T.C.

Ali'

Juste avant, la vie était belle. Juste après, on ne sait plus comment on s'appelle.
C'est ainsi que je l'ai ressentit.

A ce moment là, je vis dans un charmant petit deux pièces, en plein centre ville, et la vie est légère. Nous sommes fin juin. L'air est doux, la ville est fleurit, et j'aime les poires.
Je ne le sais pas encore, mais la fête de la musique que nous avons célébré il y a quelques jours deviendra un de mes plus chers souvenirs.
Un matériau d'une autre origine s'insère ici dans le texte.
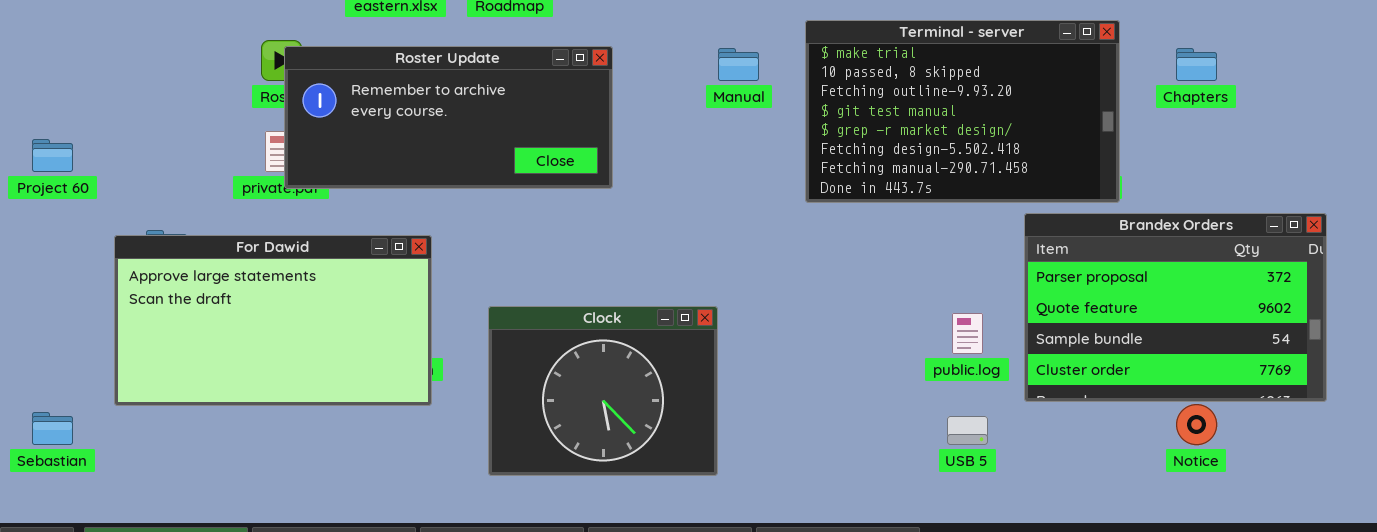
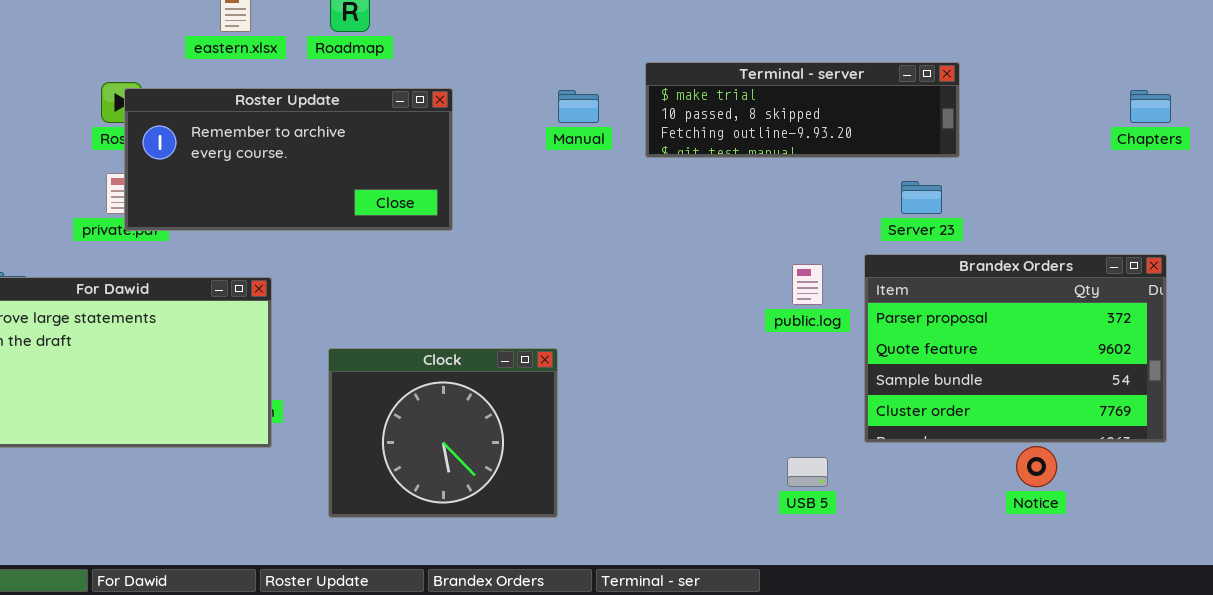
Terminal - server: [805,20,1120,203] -> [645,62,960,158], resized
Chapters: [1176,48,1217,81] -> [1130,90,1171,123], moved
public.log: [952,313,983,354] -> [792,264,823,305], moved

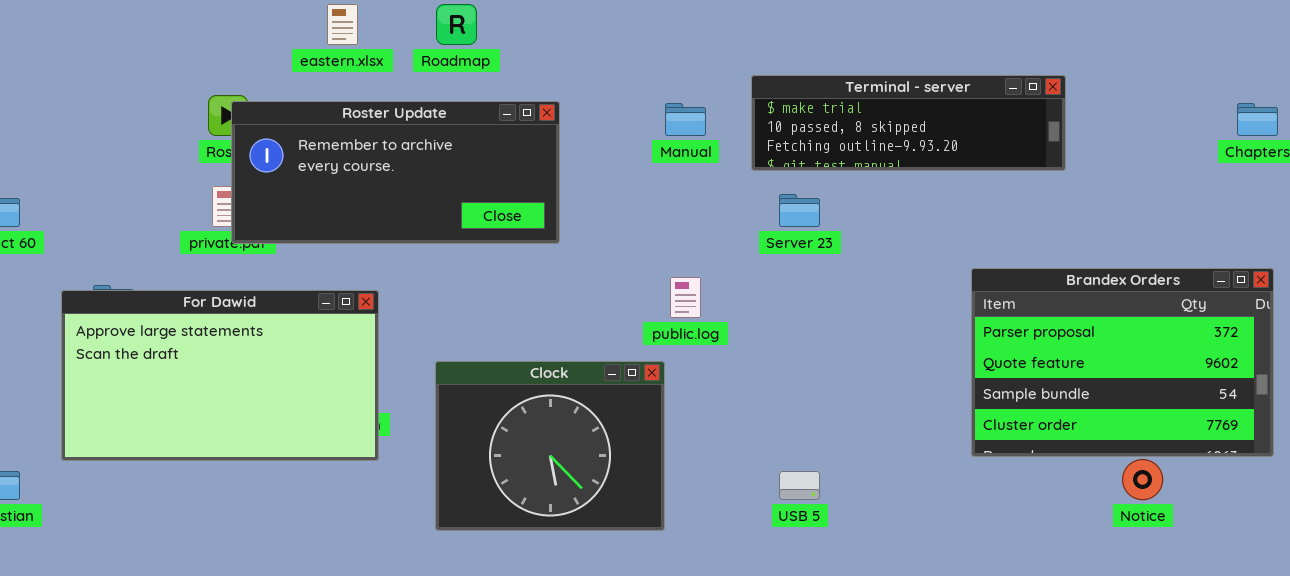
Server 23: [901,181,942,214] -> [779,194,820,227], moved
public.log: [792,264,823,305] -> [670,277,701,318], moved
USB 5: [787,457,828,487] -> [779,471,820,500], moved

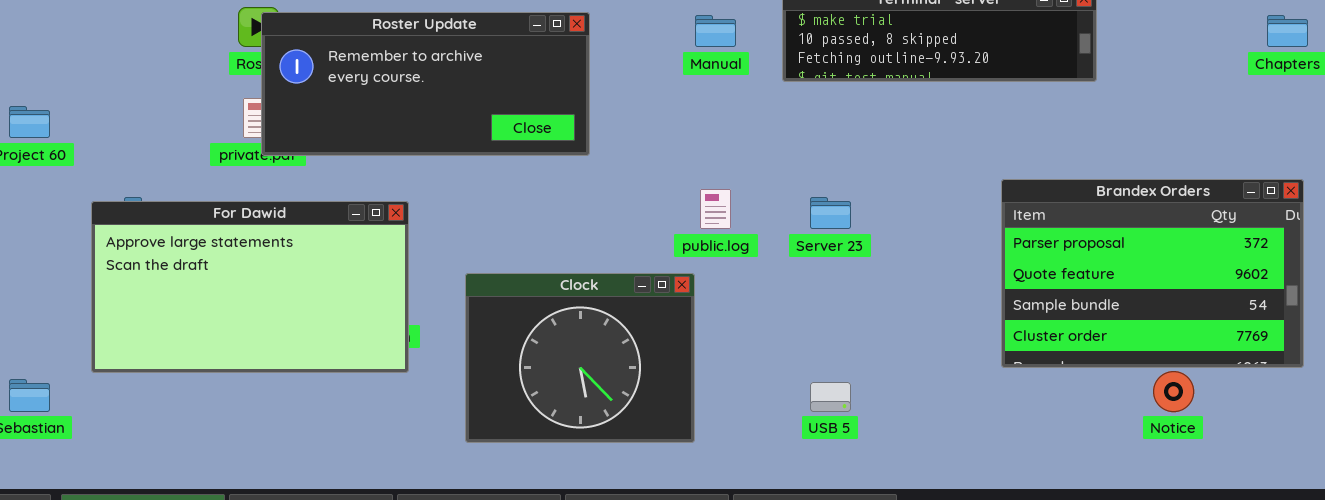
Server 23: [779,194,820,227] -> [810,197,851,229], moved

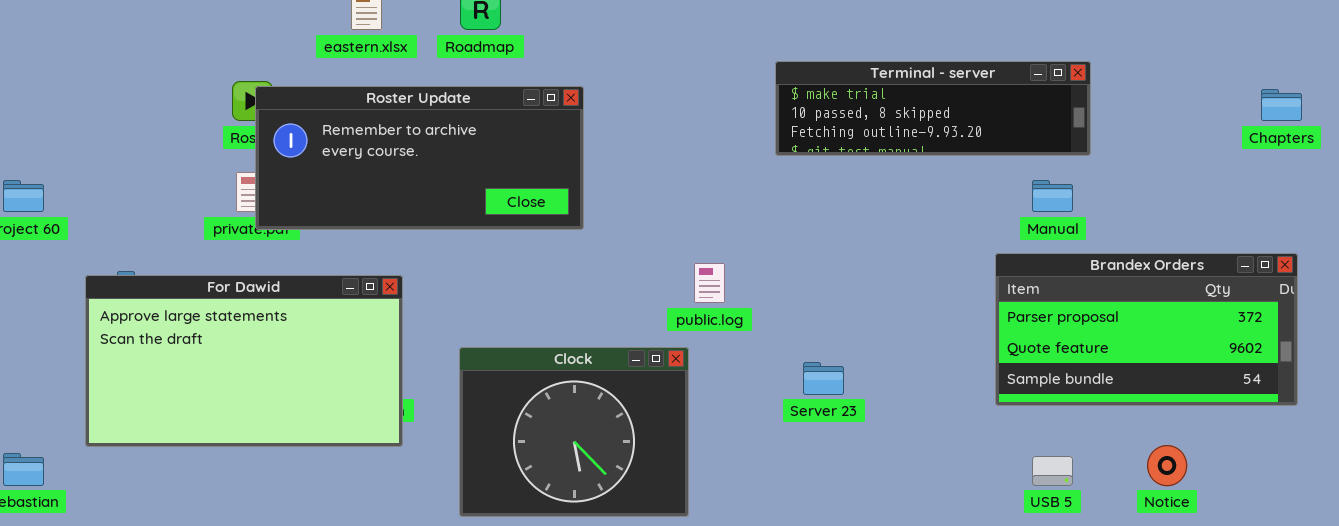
Manual: [695,15,736,47] -> [1032,180,1073,212], moved
Brandex Orders: [1001,179,1304,368] -> [995,253,1298,406], resized
Server 23: [810,197,851,229] -> [803,362,844,395], moved
USB 5: [810,382,851,412] -> [1032,456,1073,486], moved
Je viens de rentrer. Le téléphone sonne et affiche «Maman Flo»

Avec Florian, nous avons emménagé en décembre dans ce qui devait être notre nid d'amour... Il s'en est envolé fin février... et moi ben, me suis trouvée une coloc' !
Florian et moi avons eu une histoire faite d'amour et de ruptures, à proportions égales. Et de l'amour, nous en avions eu beaucoup !
Il a tout juste 20 ans, les miens arriveront dans 1 ans. C'est avec ma coloc' et ses invités allumés du moment que je me suis rendu à la fête de la musique. Florian nous y a rejoint.
La soirée est douce, la musique forte, la glace rafraîchissante, la boisson alcoolisée, les gens heureux.

A la lecture du nom de mon appelant, mon cœur s'emballe et je décroche. Puis il s’arrête : «Allô?»

Florian se repend en regret depuis déjà trois mois. Je ne peux pas rayer la complicité qui nous unis. On tente l'approche amical mais il ne s'en contentera pas. L'unique chose, qui me retient de replonger encore, reste le souvenir des ruptures passées qui elles, sont loin d'être unique...
Je tiraille. Il a compris qu'il avait des problèmes à régler. Des choses qui ne me concerne pas. Qui nous empêchent d'être heureux. Il a arrêter de fumer, de boire... il donne une direction à sa vie.
Il m'appelle matin, midi et soir... au minimum et sans exception.

Je reprend : «Comment ça va ?»
A sa réponse, qu'elle me donne sans détour, mon souffle imite mon cœur, déjà à l'arrêt.
Je suis dans ma cuisine, debout en direction de l'évier. Je ne me sens même pas vaciller. Je m'adosse au mur mais il n'a pas su me soutenir.
Quand elle termine sa phrase, je suis à terre, en larme. La gorge serrée, l'air ne passe plus. Je suffoque mais je m'en fou, ça m'empêche de crier. La peine, la détresse, la révolte, l'impuissance... le tout se suit ou se mélange ou rien de tout ça... Je ne sais pas, et je m'en fou.

Florian n'avait pas appelé ce midi... ce matin non plus. Je m'en étais réjouis : Un peu d'air !
Florian n'est pas rentré cette nuit. Il a été trouvé au matin, accidenté.
Il a eu de la «chance» parce que c'est une route qui n'est pas fréquenté avant la fin de la matinée mais que ce matin là, les ambulanciers chronométraient le trajet. Il a eu de la «chance» parce que, l'hélicoptère, qui était son seul espoir, n'avait pas l'autorisation de décoller dans l’immédiat, mais que le pilote a pris sur lui.

Il a eu de la «chance». La chance l'a conduit en «réa». Il est dans le coma. Il le restera 3 mois.
Les soins intensifs suivront, encore deux mois. Puis la rééducation. Puis le reste de sa vie.

1

Pendant six mois, je me rendrais chaque jour sans exception à ces cotés.
Il n'était ni défoncé, ni alcoolisé.
Il était le «Sam» de la soirée. A six heures du mat', il était épuisé.
Plus tard, il racontera, que c'est parce qu''il a vu une biche qui lui souriait...
Plus tard, les infirmières diront qu'il a eu de la chance de se remettre aussi bien, aussi vite.
Plus tard, je garderais en moi cette fête de la musique. Nous avons eu de la chance de passer une si belle soirée, avant son «TC*».